隣を見ると、彼は大きな目をさらに大きくしてこちらを見ていた。その目が、次第に潤んでいく。

「……だって、朱雀さんが言ったんじゃないか。俺は『悲しめるだけまだマシだ』って」

震える声。朱雀は頭を抱えた。

 俺のせいかよ。つーか俺の言ったこと覚えてたのか。大きなため息が洩れる。

「あー、そりゃ俺のただの八つ当たり。本気で聞くな」

「…………」

「でも、正しい」

ついに、ぽろりと涙がこぼれ落ちた。

 吉丸の涙は、止まる様子もなくぼろぼろこぼれ落ちる。それを見ても、朱雀は不思議とこの間のようにいらだつ気持ちにはならなかった。この間のことで懲りた、ということもある。元々朱雀の立川への想いだって、もうぼろぼろで干からびている枯れた植物のようなものなのだ。それよりも目の前の彼を何とかしないと、という思いに駆られていた。

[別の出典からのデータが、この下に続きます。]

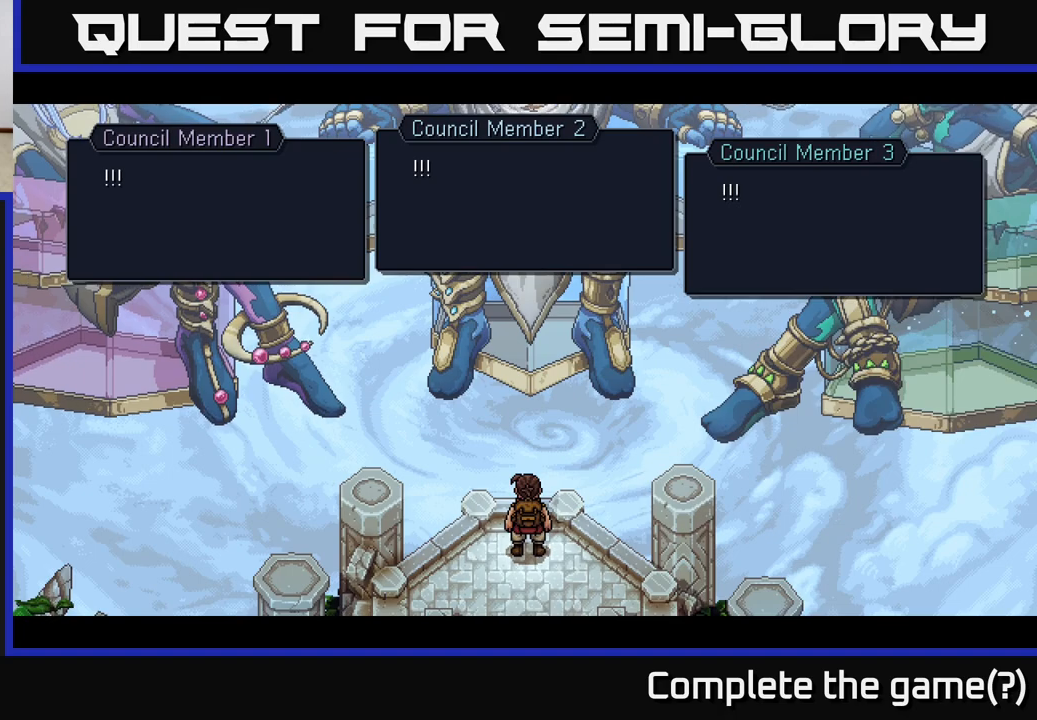
{"buttons": [], "left_stick": "center", "right_stick": "center", "events": []}
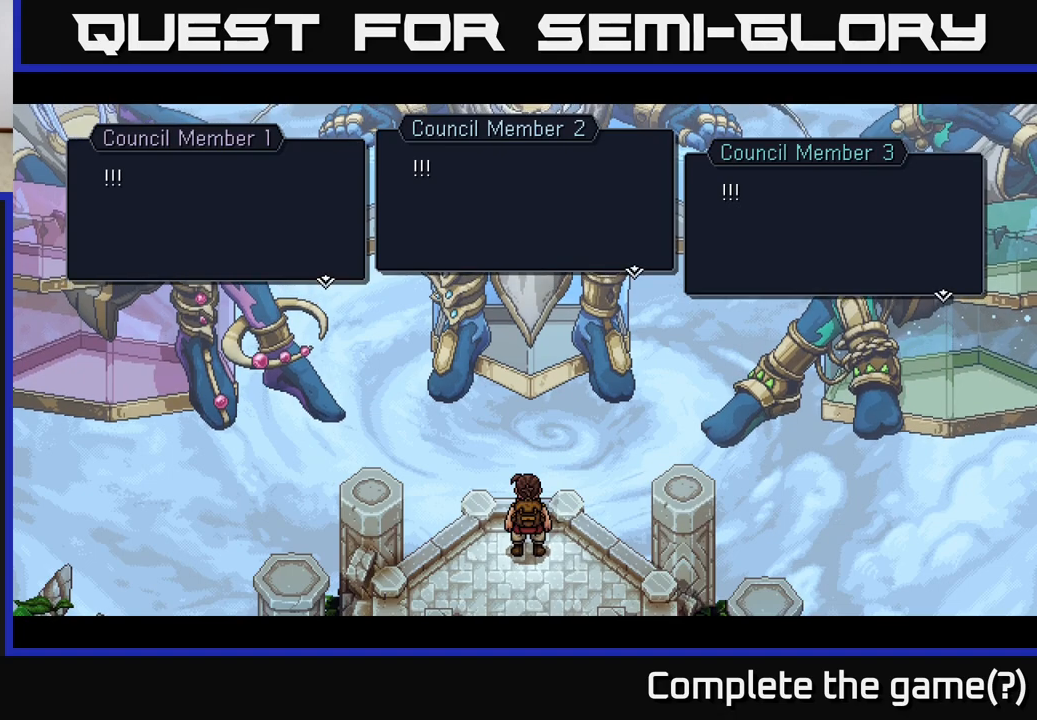
{"buttons": [], "left_stick": "center", "right_stick": "center", "events": []}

 こいつもこいつなりに気ぃ張って、意地張って、今ここに立ってるんだってことを知ってしまったからかもしれない。

「正しいかどうかじゃねーよ。いいから俺の言ったことは忘れろ。泣きたいなら泣け、甘えたいなら甘えろ」

 頭をポンと叩いてやる。

 ったく何やってんのこいつ。……いや、俺のせいか。ため息が洩れる。

 すると吉丸は朱雀の肩に顔を寄せてきた。嗚咽が聞こえ、本格的に泣き始めた。激しく震える肩を朱雀は軽く撫でてやる。

「悪かったよ」



 十分程、吉丸が落ち着くまで朱雀はそのままの体勢でいた。広場にいる色々な人が不思議そうな、中には揶揄するような目で見ていく人もいて、恥ずかしいどころの話ではなかった。

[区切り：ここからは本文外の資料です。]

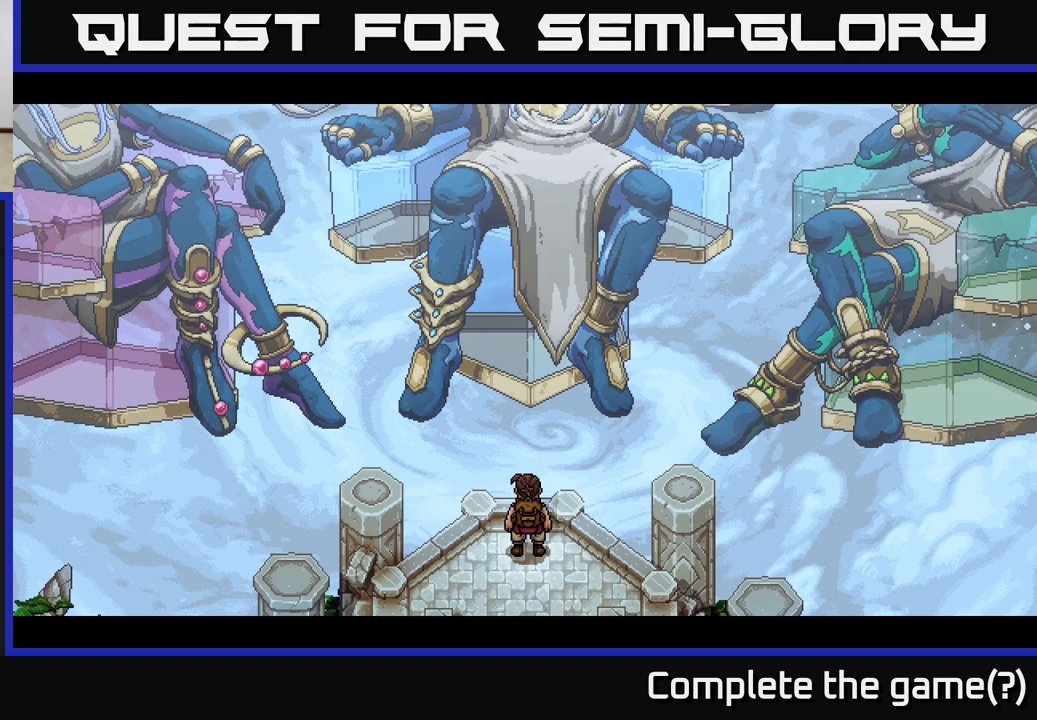
{"buttons": [], "left_stick": "center", "right_stick": "center", "events": []}
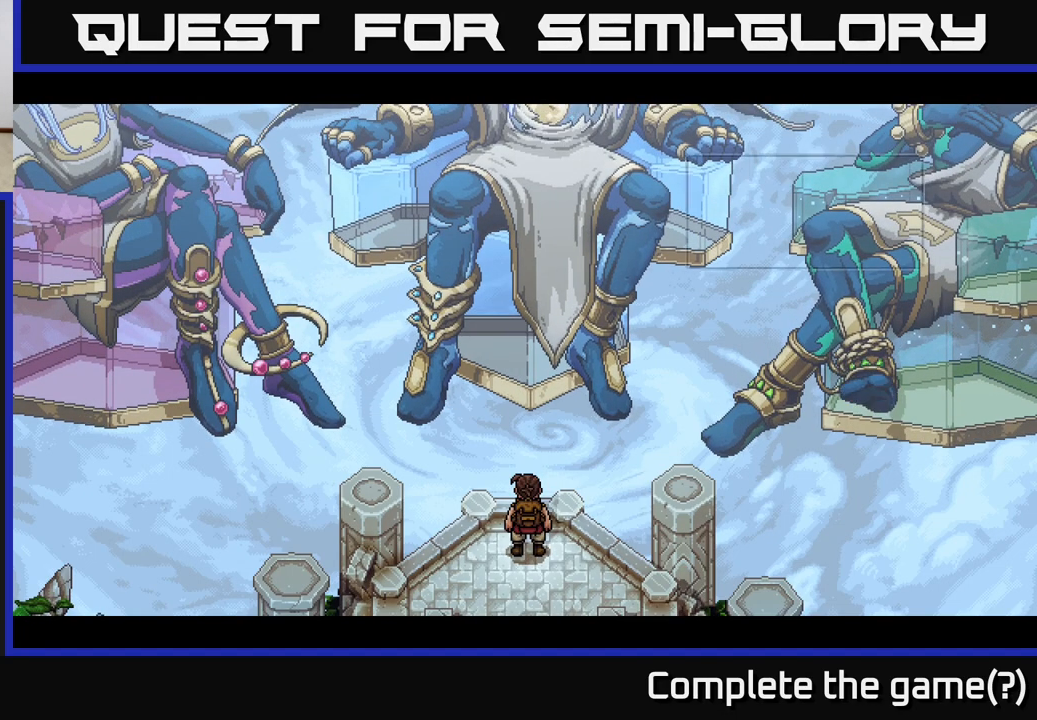
{"buttons": [], "left_stick": "center", "right_stick": "center", "events": []}
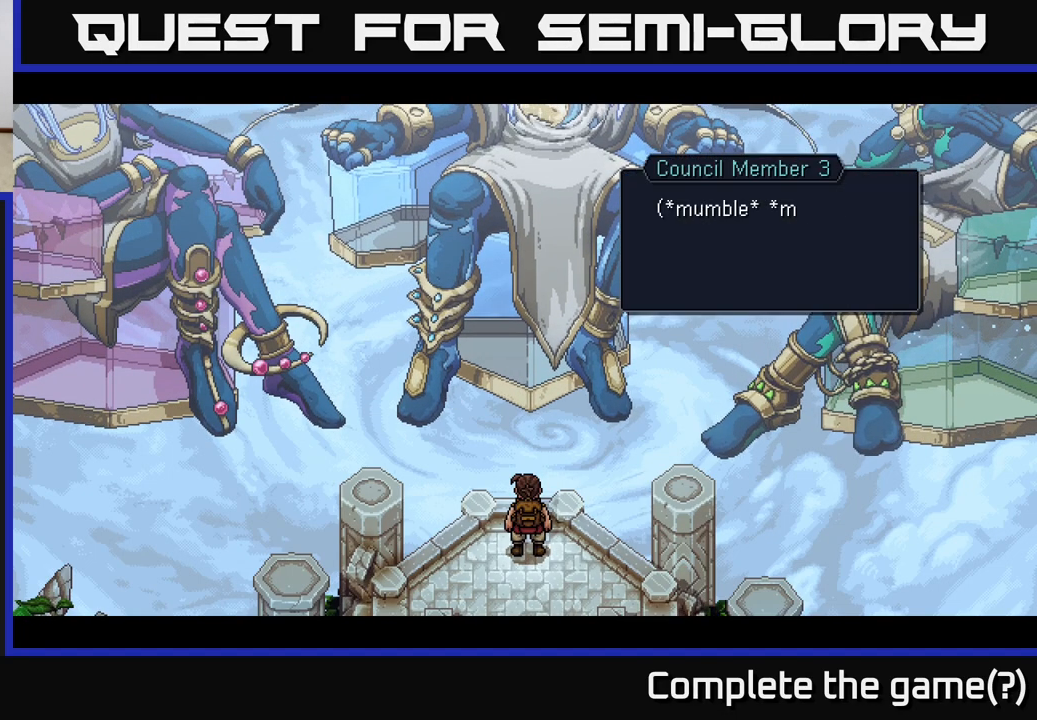
{"buttons": [], "left_stick": "center", "right_stick": "center", "events": []}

 吉丸がようやく身じろぎして顔を上げる。瞳にはまだ涙が張りつめていて、頬には濡れた筋がいくつも通っている。彼がまばたきをした拍子に雫が頬にこぼれた。

「大丈夫?」

 雫を指でぬぐってやる。ハンカチなんて持っていないし、目についたので思わずそうしてしまったのだけれど、途端に吉丸が赤かった顔を更に赤くさせたものだから、朱雀は慌てて手を離した。

「うん……ごめん」

顔をうつむかせて、ぼそっと吉丸が言う。それから乱暴に目をぬぐった。

「ん」

朱雀はようやく息をつき、肩に置いていた手を離した。吉丸は真っ直ぐ座り直し、大きく息を吸ったり吐いたりを繰り返す。身体の中の空気を入れ替えているようにも見えた。

「はあ……疲れた」

さっきよりは憂いの色がなくなっていた。ただぼうっとした顔があるだけだ。自然と朱雀の口から言葉が出る。

「あんた、いきなり過ぎ」

「え?」

「そこ通る人通る人に俺じろじろ見られた。悪いことしたみたいじゃん」

ちらと見やると彼もこちらを見ていた。表情は動かさず、唇を尖らせる。

「泣かせたのは朱雀さんだろ」

「はあ?」

「泣いていいって言ったじゃん」

「ちぇっ、悪かったよ」

仕方なくそう言ってやる。吉丸はかすかに微笑んだ。

 吉丸の呼吸が落ち着くのを待って、時計を見ると四時前になっていた。今日の朱雀の役目はこれで終わりだろう。そんな気がした。立ち上がる。

「帰る?」

「うん」

 大通りに出た朱雀を、吉丸が追いかけてくる。正面を向いて迎えると、彼の顔は何とも言えない表情になる。

 照れくさそうな、しょげているような、そんな表情。

 目が合うと、うなずく。朱雀は歩き出した。傾きかけた日の光がビルの隙間から溢れんばかりに降り注いでいる。人通りは少なくなっていた。吉丸が追いついてこないな、と横を見やると栗色の頭が見えた。

「……やっぱり、朱雀さんって……」

「あ?」

「ううん、なんでもない」

 吉丸がふふっと足元を見て笑う。

「なに」

「別に」

「なんだよ」

首を振る。

「あんたさ、そうやって言いかけてやめるの、やめてよ」

「なんでもないよ」

 今度はこちらを向いて笑う。なんとなくそれ以上聞いても答えてくれない気がしたので、朱雀は重ねて訊くのをやめた。

「朱雀さん」

「うん?」

「付き合ってくれて、ありがとう」

「どういたしまして」

 そう答えた朱雀の目には、微笑む吉丸の顔だけが映っていた。